Consigne
Répondez à ces questions d'après le texte sur la volonté :
1. Pendant combien d'années Amanda Palmer a-t-elle fait la statue vivante ?
2. D'après elle, que lui a donné le théâtre de rue ?
3. Selon les études citées, que devient notre quantité de volonté quand nous l'utilisons ?

Texte
Les leçons de la rue et du labo

Bien que la vie d’Amanda Palmer paraisse très bohème, elle a néanmoins un côté tout à fait bourgeois. Demandez-lui si elle a de la volonté et elle vous répondra qu’elle n’en a jamais eu assez : « Je ne pense pas du tout être quelqu’un de discipliné ». Mais insistez un peu, et elle vous dira que les six ans qu’elle a passés à faire la statue vivante ont augmenté sa ténacité.

« Le théâtre de rue m’a donné une volonté de fer », dit-elle. « Les heures que j’ai passées, juchée sur ma caisse, m’ont appris la concentration. Se produire sur scène, c’est savoir rester attaché au mât de l’instant présent, sans se déconcentrer. Je suis vraiment nulle quand il s’agit de faire des plans stratégiques à long terme, mais je sais très bien travailler dur et ne pas me laisser distraire quand j’ai un seul objectif en vue. Lorsque je n’entreprends qu’un projet à la fois, je suis capable de me concentrer dessus pendant des heures. »

C’est plus ou moins ce qu’ont montré des études menées sur des milliers de personnes, que ce soit en laboratoire ou non. Il y a deux leçons à tirer de toutes ces expériences :


La quantité de volonté que nous avons est limitée et elle se réduit au fur et à mesure que nous l’utilisons.
Nous puisons dans le même stock de volonté pour effectuer toutes sortes de tâches.

Données sources
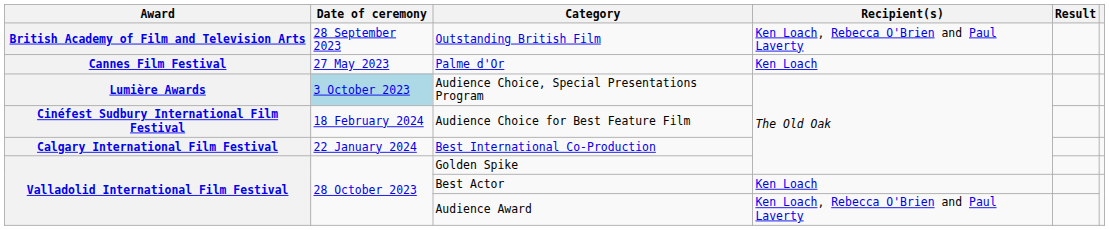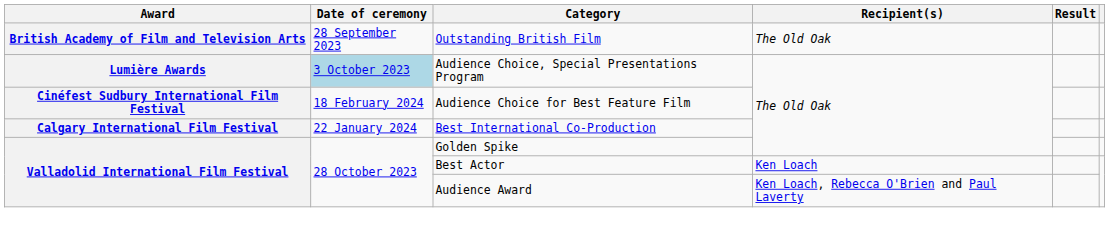Outstanding British Film | Recipient(s): Ken Loach, Rebecca O'Brien and Paul Laverty -> The Old Oak
- row: Cannes Film Festival | 27 May 2023 | Palme d'Or | Ken Loach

Réponse rédigée
1. Six ans.
2. Une volonté de fer.
3. Elle se réduit au fur et à mesure que nous l'utilisons.